New York’s Metropolitan Opera has the same function as its Metropolitan Museum of Art: to keep valuable works of the art it is concerned with available for interested members of the public. Its presentation of Berlioz’s Les Troyens in the fall of l973 was, then, analogous to the museum’s putting on view a few years ago, its newly acquired Rembrandt painting, Aristotle Contemplating the Bust of Homer—with one important difference; a large number of other outstanding Rembrandt paintings have been on view at the Metropolitan and other museums of this country and Europe; but Les Troyens, Berlioz’s single masterpiece in its singular grand style remained unperformed anywhere until recently. Rafael Kubelik produced it at Covent Garden in 1957, and as the musical director appointed by Goeran Gentele when he took charge of the Metropolitan in 1972, was responsible for the production there. He was also responsible for the Metropolitan’s presenting again, last fall, another singular masterpiece that it had presented in the ’50s— Musorgsky’s own revised version of his Boris Godunov, as distinguished from the complete recomposition of the work by Rimsky-Korsakov that continues to be performed by most of the world’s opera companies. And he was responsible for the Metropolitan’s presenting again, last fall, for the first time since the ’20s, yet another unusual and impressive work—Janáček’s Jenufa.
These three were the major additions in repertory that Gentele and Kubelik planned for the seasons of1973-74 and 1974-75, and I should point out that they represented an artistic understanding and taste that was new in the Metropolitan’s operation. Les Troyens would have been in several ways an eminently suitable opera with which to open the new Metropolitan Opera House in 1966; but for Rudolf Bing—confident in his possession of the taste he clearly lacked—Les Troyens was“a bore”; and he opened the new house with the Antony and Cleopatra he had commissioned from Samuel Barber. Characterizing this work in The New Republic as a “pseudo Aida” produced by the “unmemorable operatic talent” that had produced Barber’s Vanessa, Stanley Kauffmann doubted that Bing really had believed Barber was “a valuable opera composer,” and contended that he had commissioned Barber because he had been determined to open the house with an American work. But the man who had commissioned Antony for the new house had produced Vanessa inthe old one, and not only this pseudo opera but Menotti’s The Last Savage, a work by the preeminent American composer of operatic trash, and one that was astonishingly feeble even in its own terms—which was to say that Bing was someone with no capacity to recognize value or the lack of it, who really did believe that Barber and Menotti were valuable opera composers.
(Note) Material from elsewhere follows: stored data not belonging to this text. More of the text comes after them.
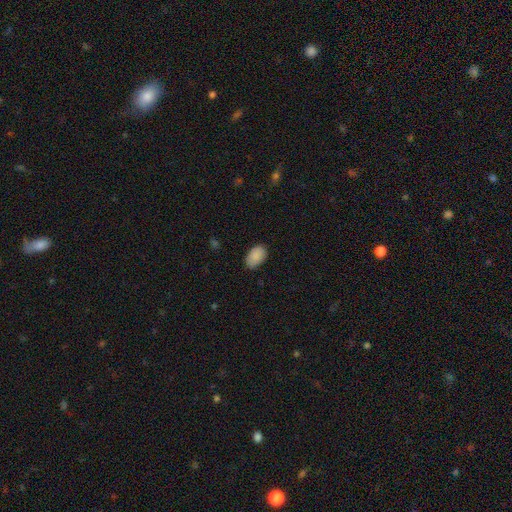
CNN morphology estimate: Q: Smooth or featured?
A: smooth (89%); runner-up: star or artifact (7%)
Q: How rounded?
A: in between (92%); runner-up: round (7%)
Q: Merging?
A: none (84%); runner-up: minor disturbance (13%)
Operating without this sense for value, Bing also had wasted productions on other works of little consequence and interest like Cilèa’s Adriana Lecouvreur and Flotow’s Martha: operating with no understanding of what was and what was not properly in the Metropolitan’s repertory, he had produced European operettas that were no more the proper concern of the Metropolitan than were the American musical shows he did not produce.
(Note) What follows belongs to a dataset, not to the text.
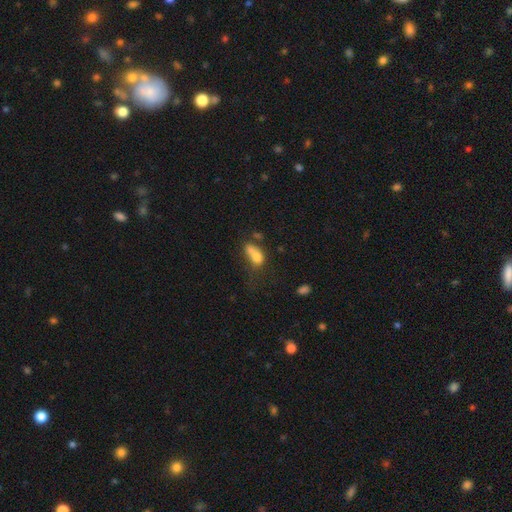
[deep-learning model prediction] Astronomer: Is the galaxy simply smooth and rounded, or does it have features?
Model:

True enough, it was Bing who had restored a great work of Verdi, Don Carlo, to the Metropolitan repertory; it was he who had given that unique 20th century classic, Alban Berg’s Wozzeck, its long overdue first production at the Metropolitan; and it was he who had at last replaced Rimsky-Korsakov’s recomposition of Boris Godunov with Musorgsky’s own work there. Whether he had made the decisions about Don Carlo and Wozzeck by himself I don’t know; but it became clear in time that he never perceived the nature and value of Musorgsky’s own Boris. He had been persuaded to produce it by the conductors Fritz Stiedry and Max Rudolf; having no understanding in the matter he had accepted Stiedry’s contention that Musorgsky’s orchestration needed strengthening to give it carrying power in a theater as large as the old Metropolitan. The strengthening was done by Karol Rathaus, who not only left untouched the musical substance—melody, harmony, rhythm, phraseology—that Rimsky-Korsakov had rewritten, but scrupulously adhered to Musorgsky’s choices and combinations of instruments for the tonal images in his mind, and changed only what he thought was Musorgsky’s occasionally inexpert employment of the instruments in order to realize those tonal images more exactly. This didn’t satisfy Stiedry, who insisted that some passages of extraordinary idiosyncratic writing for winds be made more “effective” by the addition of rich sonorities of strings; and with these occasional Rimskyisms in the orchestration the public heard a little less than the entirety of Musorgsky’s own work. But worse was to come a few years later, when, with Stiedry gone and Erich Leinsdorf advising Bing, the Rathaus version was replaced with Shostakovitch’s reorchestration and partial recomposition of the work. And when, still later, the singer Nicolai Ghiaurov made it a condition of his participation in a new staging of Boris, Bing announced a return to the Rimsky version. Thus Bing’s dealing with Boris illustrated something that is not sufficiently recognized: that we don’t always get the right thing in art from the right person and for the right reason; and that we must be glad, of course, to have it even when it comes from the wrong person or for the wrong reason, but should realize that what the wrong person gives he may allow to be spoiled and may eventually take away.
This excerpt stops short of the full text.